In paid advertisements that came out Monday, Westpac, AGL and General Electric signed a series of newspaper ads to indicate their support for the carbon tax amid the scare campaign made by the Coalition. The three are among over 300 Australian companies that agreed to back the levy despite their membership in the Business Council of Australia (BCA) which is against the carbon tax.
While the BCA actually supports a carbon price theoretically, it is against the levy imposed by Labor due to its unworkable policy and at $23 per tonne, being one of the highest costs of carbon, BCA Deputy President Graham Bradley said.
However, Westpac said it had held the same viewpoint for over a decade. In the advert, the 300 firms said the carbon tax is an important piece of economic and environmental reform.
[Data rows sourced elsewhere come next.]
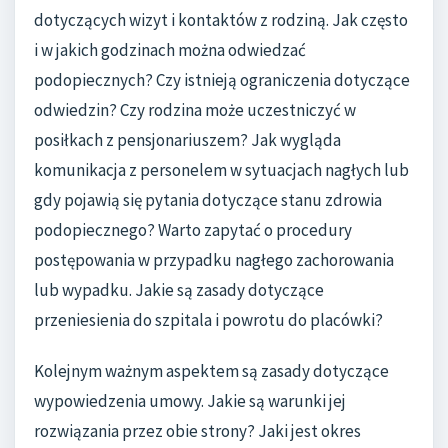
dotyczących wizyt i kontaktów z rodziną. Jak często
i w jakich godzinach można odwiedzać
podopiecznych? Czy istnieją ograniczenia dotyczące
odwiedzin? Czy rodzina może uczestniczyć w
posiłkach z pensjonariuszem? Jak wygląda
komunikacja z personelem w sytuacjach nagłych lub
gdy pojawią się pytania dotyczące stanu zdrowia
podopiecznego? Warto zapytać o procedury
postępowania w przypadku nagłego zachorowania
lub wypadku. Jakie są zasady dotyczące
przeniesienia do szpitala i powrotu do placówki?
Kolejnym ważnym aspektem są zasady dotyczące
wypowiedzenia umowy. Jakie są warunki jej
rozwiązania przez obie strony? Jaki jest okres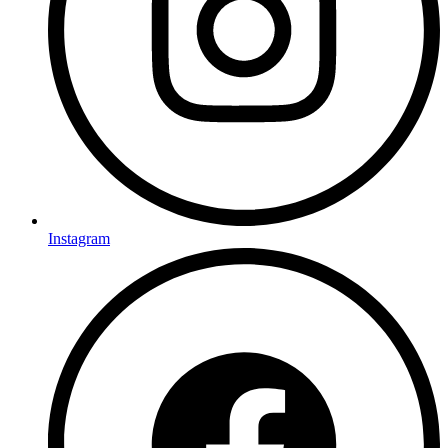
Instagram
AGL described the carbon pricing scheme as the least costly way to invest in renewable energy. The firm spent $448 million to control its Loy Yang A power station in Victoria and its brown-coal mine. With that spending, AGL became entitled to $240-million compensation from the federal carbon assistance programme.
GE defended the carbon pricing as necessary for Australia to achieve long-term prosperity.
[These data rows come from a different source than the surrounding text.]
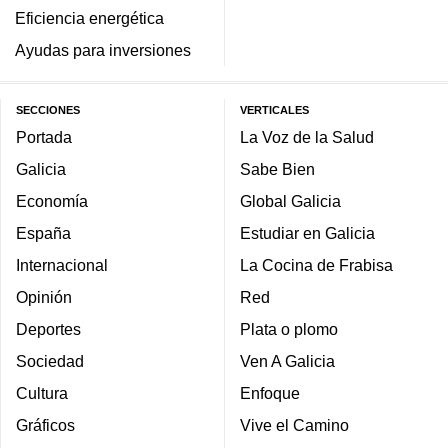
Eficiencia energética
Ayudas para inversiones
SECCIONES
VERTICALES
Portada
La Voz de la Salud
Galicia
Sabe Bien
Economía
Global Galicia
España
Estudiar en Galicia
Internacional
La Cocina de Frabisa
Opinión
Red
Deportes
Plata o plomo
Sociedad
Ven A Galicia
Cultura
Enfoque
Gráficos
Vive el Camino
"This week, Australia stopped talking about carbon pricing and started doing something about it...Now it's about action rather than policy," The Australian quoted GE Australia Ecomagination Director Ben Waters.
He admitted consensus would be difficult to achieve on the carbon tax. Besides being a member of BCA, GE also belongs to the Clean Energy Council and Businesses for a Clean Economy, Mr Waters said.
The Australian Chamber of Commerce and Industry (ACCI) sided with the coalition in speaking against the carbon tax. The chamber said some companies such as AGL backed the carbon tax because it stood to benefit from investing in renewable energy, while others like Westpac are not affected by the measure.
"It is not a reflection of the mainstream business view. The ACCI represents the hundreds and thousands of small and middle-ranking businesses spread across the suburbs and regions of Australia who stand to lose under a carbon tax and consequent higher prices," The Australian quoted ACCI Economic Director Greg Evans.
The Opposition belittled the list of 300 carbon tax backers since aside from AGL which is the only apparent liable entity, the rest are smaller enterprises none of whom are liable to pay the $23 per tonne carbon price. The Coalition pointed to a small businessman that operates from a house in Neutral Bay, an Erskinville physiotherapist, the Byron Bay Film Festival, and an online marketing firm that sells vegan make-up brushes, a Sydney dentist, an acting school, a fish and chip store and a company in Murwillumbah that sells paper crafted from elephant dung as the backers of the carbon tax that belong to the Businesses for a Clean Economy which came out with the newspaper ads.
Nathan Fabian, spokesman of the group, said it allowed small or single-person entities to take part in the paid ad to hear their voice since many companies prefer to keep a low profile on the issue amid the political debate.
While many Aussie firms complain of the high price of the carbon tax, considered one of the costliest in the world, they could actually purchase half of their permits overseas which are considered much lower than Australia's price. The EU carbon price is at €8.5 or $A10.50 per tonne.
The Treasury said it expects Australian firms to source 28 per cent of their permits overseas but when the cap is lifted in 2015, the percentage would likely spike.